Posted in Autobiography, Books, Brazil, Caribbean/Latin America, Family/Parenting, Media Archive, Novels, United Kingdom, United States, Women on 2009-12-19 18:40Z by Steven

Lara

Bloodaxe Books
2009
192 pages
Paperback ISBN: 1 85224 831 9

Bernardine Evaristo

Lara is a powerful semi-autobiographical novel-in-verse based on Bernardine Evaristo’s own childhood and family history. The eponymous Lara is a mixed-race girl raised in Woolwich, a white suburb of London, during the 60s and 70s. Her father, Taiwo, is Nigerian, and her mother, Ellen, is white British. They marry in the 1950s, in spite of fierce opposition from Ellen’s family, and quickly produce eight children in ten years. Lara is their fourth child and we follow her journey from restricted childhood to conflicted early adulthood, and then from London to Nigeria to Brazil as she seeks to understand herself and her ancestry.
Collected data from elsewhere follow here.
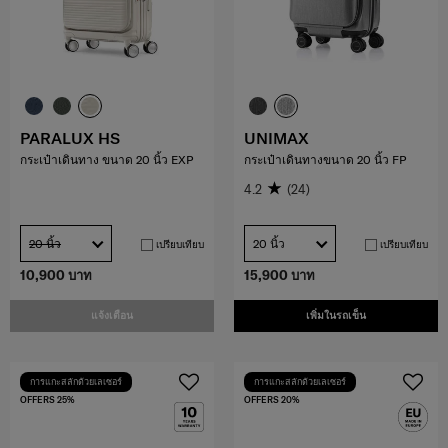
PARALUX HS
UNIMAX
กระเป๋าเดินทาง ขนาด 20 นิ้ว EXP
กระเป๋าเดินทางขนาด 20 นิ้ว FP
4.2
(24)
20 นิ้ว
20 นิ้ว
เปรียบเทียบ
เปรียบเทียบ
10,900 บาท
15,900 บาท
แจ้งเตือน
เพิ่มในรถเข็น
การแกะสลักด้วยเลเซอร์
การแกะสลักด้วยเลเซอร์
OFFERS 25%
OFFERS 20%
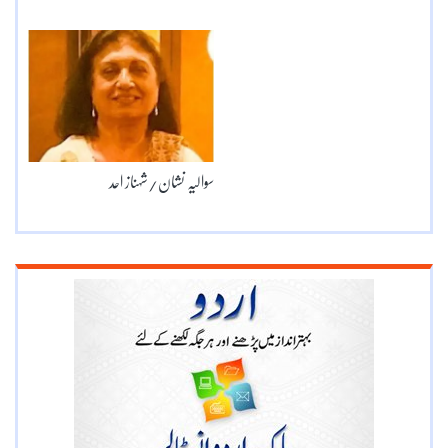
سوالیہ نشان/شہناز احد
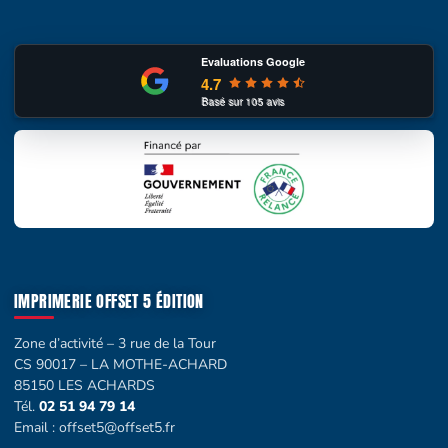
Evaluations Google
4.7
Basé sur
105
avis
IMPRIMERIE OFFSET 5 ÉDITION
Zone d’activité – 3 rue de la Tour
CS 90017 – LA MOTHE-ACHARD
85150 LES ACHARDS
Tél.
02 51 94 79 14
Email :
offset5@offset5.fr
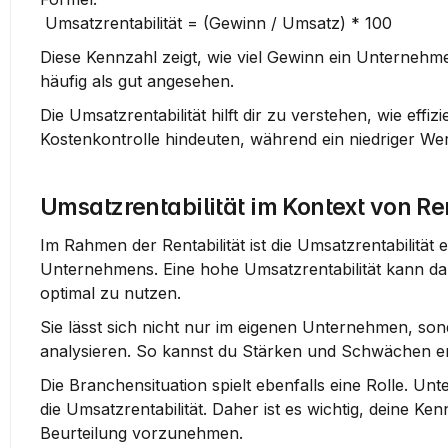
 Umsatzrentabilität = (Gewinn / Umsatz) * 100
Diese Kennzahl zeigt, wie viel Gewinn ein Unternehm
häufig als gut angesehen.
Die Umsatzrentabilität hilft dir zu verstehen, wie eff
Kostenkontrolle hindeuten, während ein niedriger We
Umsatzrentabilität im Kontext von Ren
Im Rahmen der Rentabilität ist die Umsatzrentabilität ei
Unternehmens. Eine hohe Umsatzrentabilität kann dar
optimal zu nutzen.
Sie lässt sich nicht nur im eigenen Unternehmen, so
analysieren. So kannst du Stärken und Schwächen e
Die Branchensituation spielt ebenfalls eine Rolle. Un
die Umsatzrentabilität. Daher ist es wichtig, deine K
Beurteilung vorzunehmen.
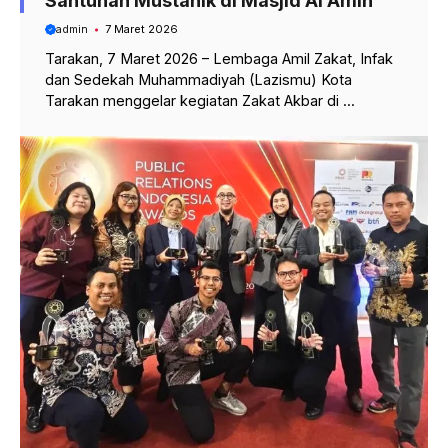
Santunan Mustahik di Masjid Al’Amin
admin
7 Maret 2026
Tarakan, 7 Maret 2026 – Lembaga Amil Zakat, Infak
dan Sedekah Muhammadiyah (Lazismu) Kota
Tarakan menggelar kegiatan Zakat Akbar di ...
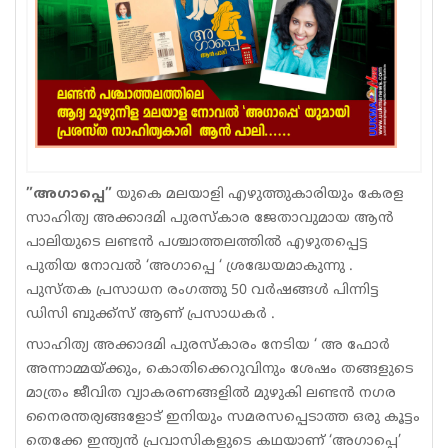
Sports
Jwala
Classifieds
Law
Gallery
”അഗാപ്പെ”
യുകെ മലയാളി എഴുത്തുകാരിയും കേരള
സാഹിത്യ അക്കാദമി പുരസ്‌കാര ജേതാവുമായ ആൻ
പാലിയുടെ ലണ്ടൻ പശ്ചാത്തലത്തിൽ എഴുതപ്പെട്ട
പുതിയ നോവൽ ‘അഗാപ്പെ ‘ ശ്രദ്ധേയമാകുന്നു .
പുസ്തക പ്രസാധന രംഗത്തു 50 വർഷങ്ങൾ പിന്നിട്ട
ഡിസി ബുക്ക്സ് ആണ് പ്രസാധകർ .
സാഹിത്യ അക്കാദമി പുരസ്കാരം നേടിയ ‘ അ ഫോർ
അന്നാമ്മയ്ക്കും, കൊതിക്കെറുവിനും ശേഷം തങ്ങളുടെ
മാത്രം ജീവിത വ്യാകരണങ്ങളിൽ മുഴുകി ലണ്ടൻ നഗര
നൈരന്തര്യങ്ങളോട് ഇനിയും സമരസപ്പെടാത്ത ഒരു കൂട്ടം
തെക്കേ ഇന്ത്യൻ പ്രവാസികളുടെ കഥയാണ് ‘അഗാപ്പെ’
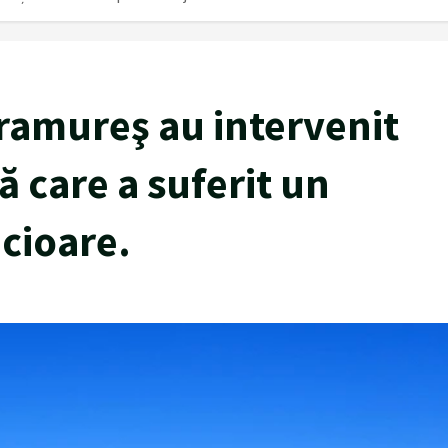
ramureş au intervenit
ă care a suferit un
icioare.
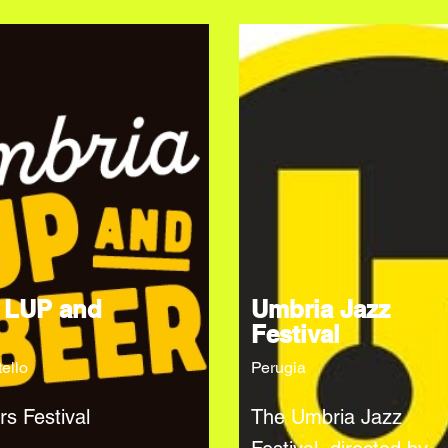
 LUP and
Umbria Jazz
Festival
tello
Perugia
rs Festival
The Umbria Jazz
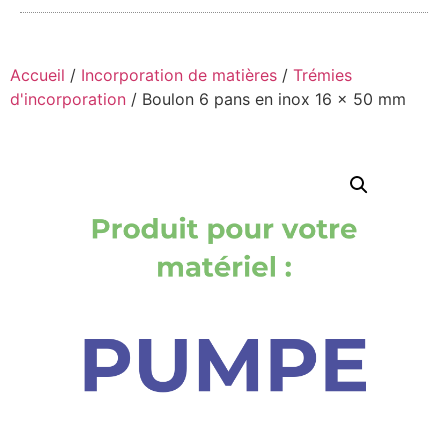
Accueil
/
Incorporation de matières
/
Trémies
d'incorporation
/ Boulon 6 pans en inox 16 x 50 mm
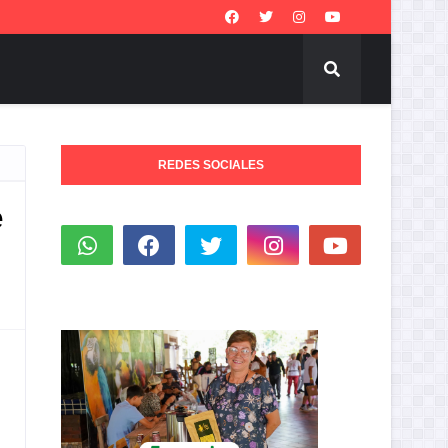
REDES SOCIALES
e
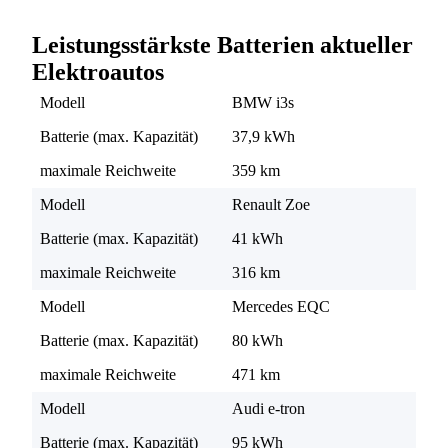
Leistungsstärkste Batterien aktueller
Elektroautos
Modell
BMW i3s
Batterie (max. Kapazität)
37,9 kWh
maximale Reichweite
359 km
Modell
Renault Zoe
Batterie (max. Kapazität)
41 kWh
maximale Reichweite
316 km
Modell
Mercedes EQC
Batterie (max. Kapazität)
80 kWh
maximale Reichweite
471 km
Modell
Audi e-tron
Batterie (max. Kapazität)
95 kWh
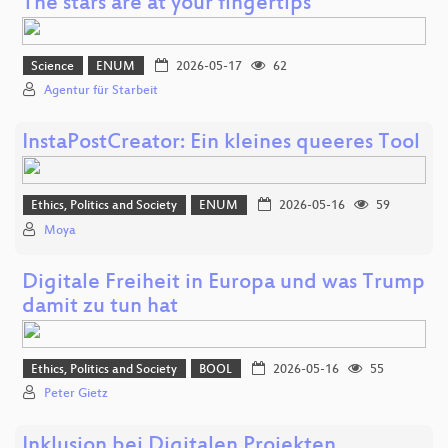
The stars are at your fingertips
Science
ENUM
2026-05-17
62
Agentur für Starbeit
InstaPostCreator: Ein kleines queeres Tool
Ethics, Politics and Society
ENUM
2026-05-16
59
Moya
Digitale Freiheit in Europa und was Trump
damit zu tun hat
Ethics, Politics and Society
BOOL
2026-05-16
55
Peter Gietz
Inklusion bei Digitalen Projekten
The novel travels back over 150 years, seven generations and three continents of Lara’s ancestry. It is the story of Irish Catholics leaving generations of rural hardship behind and ascending to a rigid middle class in England; of German immigrants escaping poverty and seeking to build a new life in 19th century London; and of proud Yorubas enslaved in Brazil, free in colonial Nigeria and hopeful in post-war London. Lara explores the lives of those who leave one country in search of a better life elsewhere, but who end up struggling to be accepted even as they lay the foundations for their children and future generations.

This is a new edition of Bernardine Evaristo’s first novel Lara, rewritten and expanded by a third since its first publication in 1997.